■ Bagian Teks

Kemudian, jaksa bisa mengawasi di ruang media; Ini frasa pengawasan multimedia. Nah, intelnya turun dalam hal apa? Apakah sudah pro justicia, atau tanpa ada kasus pro justicia, dia akan bisa gunakan.

Sementara itu, control atau pengawasan terhadap institusi ini lemah. Pasal impunitas, misalnya, di kejaksaan. Kontrol terhadap sipilnya semakin kuat, control internalnya lemah. Ini Bahasa, karena memungkinkan impunitas di institusi kejaksaan. Di Militer ada impunitas dengan belum direvisinya UU Militer, nah ini di Kejaksaan justru terbuka peluang impunnitas baru.

Awan Puryadi– Direktur Advokasi dan Kebijakan De Jure

Di (hotel) Fermont kemarin, menurut info yang kita dapat, juga ada jadwal RUU Kejaksaan, bukan hanya RUU TNI. Kenapa ini kok bersama-sama.

Dalam prosesnya, pada 2023 ada MoU antara Kejaksaan dan TNI, di antaranya share pesonel. Ketika di kasus Pertamina, itu ada lorengnya yang mengawal, karena memang ada MoU-nya, secara praktik sudah dilakukan.

Dalam UU Kejaksaan 2021 (revisi atas UU 2004): secara terminologyi bila dibandingkan sudah agak bermasalah di dalam revisi tahun 2021. Definisi dalam UU 2004 telah baik. Tapi pada UU 11/2021, Kejaksaan adalah pemerintah (eksekutif), berkaitan dengan kekuasaan kehakiman (yudikatif), yang sudah melampaui skema pemilahan kekuasaan. Kalau dia yudikatif, apakah dia bertanggung jawab ke Presiden, nah di sini mulai blur. Di dalam UU 11/2021 kejaksaan sudah berada di dua kaki, antara yudikatif dan eksekutif.

Ini kejaksaan sudah trans (melampaui) wilayahnya. Kekeliruanya kira-kira: Kekuasaan Kehakiman itu independent dan berada di yudikatif; sementara Kejaksaan itu pemerintah yang ada di lembaga eksekutif. Kejaksaan harus lapor ke Presiden yang termasuk dalam rumpun eksekutif. Jadi sudah campur baur antara eksekutif dan yudikatif. Ini yang keliru dan berbahaya bagi sistem hukum kita dan demokrasi.

Kemudian hak imunitas, juga tadi sudah disebutkan. Pada kasus Pinangki, Jaksa Agung pernah mengeluarkan peraturan memberikan pendampingan hukum, karena dianggap melaksanakan tugas kejaksaan walaupun dalam hotel. Walaupun, satu hari dibatalkan, karena banyak desakan. Nah ini, imunitas langsung legal, sah. Jaksa ini ada di lembaga eksekutif, jadi lembaga eksekutif memberikan imunitas, yaitu oleh Jaksa Agung. Harusnya imunitas ini diberikan oleh yudikatif.

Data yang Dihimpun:
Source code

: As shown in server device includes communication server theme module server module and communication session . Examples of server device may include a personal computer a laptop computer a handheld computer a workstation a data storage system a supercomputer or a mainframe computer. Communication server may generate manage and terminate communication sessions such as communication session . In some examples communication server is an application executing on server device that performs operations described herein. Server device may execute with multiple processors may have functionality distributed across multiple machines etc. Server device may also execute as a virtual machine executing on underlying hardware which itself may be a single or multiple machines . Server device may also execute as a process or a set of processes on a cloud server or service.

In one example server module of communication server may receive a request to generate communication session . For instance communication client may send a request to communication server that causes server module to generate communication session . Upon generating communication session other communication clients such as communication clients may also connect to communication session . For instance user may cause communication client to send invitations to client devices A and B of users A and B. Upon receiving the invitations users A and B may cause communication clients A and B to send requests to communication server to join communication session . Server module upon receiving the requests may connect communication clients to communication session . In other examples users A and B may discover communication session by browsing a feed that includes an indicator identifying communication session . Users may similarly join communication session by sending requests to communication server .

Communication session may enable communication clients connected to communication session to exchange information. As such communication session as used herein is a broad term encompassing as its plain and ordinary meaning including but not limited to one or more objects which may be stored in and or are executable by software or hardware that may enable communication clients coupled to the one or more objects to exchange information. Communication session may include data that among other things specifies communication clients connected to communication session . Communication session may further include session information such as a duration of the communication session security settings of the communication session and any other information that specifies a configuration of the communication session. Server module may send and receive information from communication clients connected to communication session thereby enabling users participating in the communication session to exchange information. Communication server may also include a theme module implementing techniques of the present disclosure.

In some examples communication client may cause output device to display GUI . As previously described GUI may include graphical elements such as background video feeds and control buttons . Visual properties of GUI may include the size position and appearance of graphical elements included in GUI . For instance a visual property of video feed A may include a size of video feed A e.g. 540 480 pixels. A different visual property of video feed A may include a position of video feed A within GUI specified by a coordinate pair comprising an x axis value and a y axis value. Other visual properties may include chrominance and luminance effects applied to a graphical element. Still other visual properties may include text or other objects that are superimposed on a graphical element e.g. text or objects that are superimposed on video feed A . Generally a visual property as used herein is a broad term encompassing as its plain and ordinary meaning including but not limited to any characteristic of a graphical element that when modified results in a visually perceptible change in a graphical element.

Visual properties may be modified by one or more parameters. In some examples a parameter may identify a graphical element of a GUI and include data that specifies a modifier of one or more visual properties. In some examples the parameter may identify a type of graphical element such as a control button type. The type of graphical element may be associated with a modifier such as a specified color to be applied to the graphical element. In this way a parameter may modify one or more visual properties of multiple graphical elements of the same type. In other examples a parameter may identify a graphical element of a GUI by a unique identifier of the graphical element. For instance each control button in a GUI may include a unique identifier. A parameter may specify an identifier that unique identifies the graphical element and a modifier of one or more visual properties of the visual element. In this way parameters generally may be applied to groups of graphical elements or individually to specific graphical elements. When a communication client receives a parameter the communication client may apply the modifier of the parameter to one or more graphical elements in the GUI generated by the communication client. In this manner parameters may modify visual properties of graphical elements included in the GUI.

■ Tugas Anda
Kembalikan semua yang tertulis di bagian teks mulai dari "Dalam prosesnya, pada" terus ke bawah hingga "praktik sudah dilakukan.", tanpa mengubah satu kata pun.

■ Jawaban Latihan
Dalam prosesnya, pada 2023 ada MoU antara Kejaksaan dan TNI, di antaranya share pesonel. Ketika di kasus Pertamina, itu ada lorengnya yang mengawal, karena memang ada MoU-nya, secara praktik sudah dilakukan.